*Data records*
★ ★ ★

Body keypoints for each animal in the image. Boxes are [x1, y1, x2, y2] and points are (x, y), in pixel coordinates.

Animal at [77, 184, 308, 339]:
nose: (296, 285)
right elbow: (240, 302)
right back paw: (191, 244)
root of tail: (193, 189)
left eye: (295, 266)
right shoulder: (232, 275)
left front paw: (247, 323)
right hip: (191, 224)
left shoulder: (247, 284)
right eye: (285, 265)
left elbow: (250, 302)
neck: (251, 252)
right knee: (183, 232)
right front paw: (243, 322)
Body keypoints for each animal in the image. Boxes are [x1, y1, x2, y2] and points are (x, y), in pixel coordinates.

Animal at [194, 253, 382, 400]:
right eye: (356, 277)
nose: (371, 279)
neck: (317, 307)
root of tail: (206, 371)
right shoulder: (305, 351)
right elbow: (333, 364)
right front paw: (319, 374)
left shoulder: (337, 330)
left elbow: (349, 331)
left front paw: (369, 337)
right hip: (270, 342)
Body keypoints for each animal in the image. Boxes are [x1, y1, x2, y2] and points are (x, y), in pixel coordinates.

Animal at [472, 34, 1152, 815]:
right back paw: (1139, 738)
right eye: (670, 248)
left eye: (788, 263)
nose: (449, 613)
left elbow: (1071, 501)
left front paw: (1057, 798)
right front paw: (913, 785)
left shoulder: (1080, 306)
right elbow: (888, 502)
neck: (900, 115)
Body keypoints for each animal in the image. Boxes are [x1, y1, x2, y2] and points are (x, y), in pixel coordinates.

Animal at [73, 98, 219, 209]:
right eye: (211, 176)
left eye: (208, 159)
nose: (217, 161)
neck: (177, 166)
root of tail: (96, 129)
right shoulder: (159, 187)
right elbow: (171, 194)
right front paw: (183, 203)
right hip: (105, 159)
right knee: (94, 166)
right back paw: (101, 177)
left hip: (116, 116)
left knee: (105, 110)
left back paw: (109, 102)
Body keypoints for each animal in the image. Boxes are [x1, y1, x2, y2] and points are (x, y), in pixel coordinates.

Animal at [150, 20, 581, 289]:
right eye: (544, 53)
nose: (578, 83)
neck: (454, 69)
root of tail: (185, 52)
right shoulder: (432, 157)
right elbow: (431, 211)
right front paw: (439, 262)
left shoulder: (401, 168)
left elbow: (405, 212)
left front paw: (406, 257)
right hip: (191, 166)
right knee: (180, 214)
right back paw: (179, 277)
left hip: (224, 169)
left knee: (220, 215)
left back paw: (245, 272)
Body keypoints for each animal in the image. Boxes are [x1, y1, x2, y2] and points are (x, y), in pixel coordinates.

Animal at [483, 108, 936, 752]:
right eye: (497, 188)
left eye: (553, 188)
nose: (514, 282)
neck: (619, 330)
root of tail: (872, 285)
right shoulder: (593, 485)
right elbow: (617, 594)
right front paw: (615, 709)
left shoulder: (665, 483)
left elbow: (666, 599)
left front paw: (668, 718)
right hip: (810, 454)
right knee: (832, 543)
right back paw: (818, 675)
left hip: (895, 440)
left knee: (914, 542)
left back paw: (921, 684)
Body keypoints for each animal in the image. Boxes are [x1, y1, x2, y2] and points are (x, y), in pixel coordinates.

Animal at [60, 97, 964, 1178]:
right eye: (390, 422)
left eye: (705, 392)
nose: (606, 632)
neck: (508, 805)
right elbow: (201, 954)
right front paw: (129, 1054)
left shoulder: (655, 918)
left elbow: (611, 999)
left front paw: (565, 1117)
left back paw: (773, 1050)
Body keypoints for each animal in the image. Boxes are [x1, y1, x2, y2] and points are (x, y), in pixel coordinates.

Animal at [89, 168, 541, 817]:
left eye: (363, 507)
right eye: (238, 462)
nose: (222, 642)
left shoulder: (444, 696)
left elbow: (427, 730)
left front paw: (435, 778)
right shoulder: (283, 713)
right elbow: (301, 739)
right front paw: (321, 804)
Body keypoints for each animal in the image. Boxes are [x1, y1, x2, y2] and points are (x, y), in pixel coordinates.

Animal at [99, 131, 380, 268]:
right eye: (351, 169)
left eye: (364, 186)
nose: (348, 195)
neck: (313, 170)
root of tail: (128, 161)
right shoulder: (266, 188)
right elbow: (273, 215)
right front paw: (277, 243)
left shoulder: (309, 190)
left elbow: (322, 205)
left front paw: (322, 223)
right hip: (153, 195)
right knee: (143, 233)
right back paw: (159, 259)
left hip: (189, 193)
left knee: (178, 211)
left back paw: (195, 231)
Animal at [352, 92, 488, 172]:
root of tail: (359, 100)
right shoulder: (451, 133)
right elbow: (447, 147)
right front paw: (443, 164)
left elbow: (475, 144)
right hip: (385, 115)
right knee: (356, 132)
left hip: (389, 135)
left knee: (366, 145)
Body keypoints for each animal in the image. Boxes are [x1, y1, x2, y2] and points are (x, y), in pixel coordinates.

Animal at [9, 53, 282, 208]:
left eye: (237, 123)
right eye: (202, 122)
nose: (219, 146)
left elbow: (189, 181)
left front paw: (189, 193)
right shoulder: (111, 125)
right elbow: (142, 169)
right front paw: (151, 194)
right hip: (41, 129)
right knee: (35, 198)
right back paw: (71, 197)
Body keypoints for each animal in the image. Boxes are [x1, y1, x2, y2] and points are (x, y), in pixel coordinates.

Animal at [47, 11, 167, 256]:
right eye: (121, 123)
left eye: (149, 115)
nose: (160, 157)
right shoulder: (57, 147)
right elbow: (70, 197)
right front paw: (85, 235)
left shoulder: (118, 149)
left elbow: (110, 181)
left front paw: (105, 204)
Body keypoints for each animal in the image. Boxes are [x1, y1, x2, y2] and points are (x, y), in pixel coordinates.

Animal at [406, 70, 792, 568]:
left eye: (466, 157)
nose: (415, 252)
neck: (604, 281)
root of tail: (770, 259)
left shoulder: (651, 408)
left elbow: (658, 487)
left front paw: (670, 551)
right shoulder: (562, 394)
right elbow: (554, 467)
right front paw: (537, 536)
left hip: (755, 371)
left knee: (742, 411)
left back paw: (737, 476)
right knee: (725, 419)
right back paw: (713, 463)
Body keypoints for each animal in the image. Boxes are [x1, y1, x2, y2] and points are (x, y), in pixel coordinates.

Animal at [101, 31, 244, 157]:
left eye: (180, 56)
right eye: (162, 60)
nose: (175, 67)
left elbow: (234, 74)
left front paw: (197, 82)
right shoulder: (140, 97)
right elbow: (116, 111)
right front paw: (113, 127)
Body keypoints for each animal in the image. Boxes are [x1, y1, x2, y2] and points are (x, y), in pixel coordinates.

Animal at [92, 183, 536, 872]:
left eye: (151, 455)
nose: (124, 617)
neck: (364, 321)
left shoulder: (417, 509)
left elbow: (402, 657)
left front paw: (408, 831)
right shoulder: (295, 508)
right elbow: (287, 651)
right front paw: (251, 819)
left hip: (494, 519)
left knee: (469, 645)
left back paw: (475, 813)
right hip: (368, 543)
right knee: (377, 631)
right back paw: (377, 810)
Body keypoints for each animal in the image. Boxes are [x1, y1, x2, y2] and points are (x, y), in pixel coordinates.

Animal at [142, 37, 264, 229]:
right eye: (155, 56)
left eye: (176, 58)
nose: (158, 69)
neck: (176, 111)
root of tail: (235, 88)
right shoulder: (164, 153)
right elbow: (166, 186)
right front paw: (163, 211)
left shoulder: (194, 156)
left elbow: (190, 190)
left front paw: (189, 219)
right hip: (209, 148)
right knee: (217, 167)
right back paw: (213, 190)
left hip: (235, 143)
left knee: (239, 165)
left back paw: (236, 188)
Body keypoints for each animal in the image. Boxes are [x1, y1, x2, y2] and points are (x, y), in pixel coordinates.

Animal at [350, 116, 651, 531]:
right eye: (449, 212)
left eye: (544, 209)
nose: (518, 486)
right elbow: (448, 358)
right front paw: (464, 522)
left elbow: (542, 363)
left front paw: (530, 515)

★ ★ ★

*TASK OBJECTIVE*
Copy the lines above exactly, beginning at the line that has "left front paw: (369, 337)" and stopping after the line that has "neck: (900, 115)", and omit the rest.

*EXERCISE SOLUTION*
left front paw: (369, 337)
right hip: (270, 342)
Body keypoints for each animal in the image. Boxes are [x1, y1, x2, y2] and points are (x, y), in pixel coordinates.

Animal at [472, 34, 1152, 815]:
right back paw: (1139, 738)
right eye: (670, 248)
left eye: (788, 263)
nose: (449, 613)
left elbow: (1071, 501)
left front paw: (1057, 798)
right front paw: (913, 785)
left shoulder: (1080, 306)
right elbow: (888, 502)
neck: (900, 115)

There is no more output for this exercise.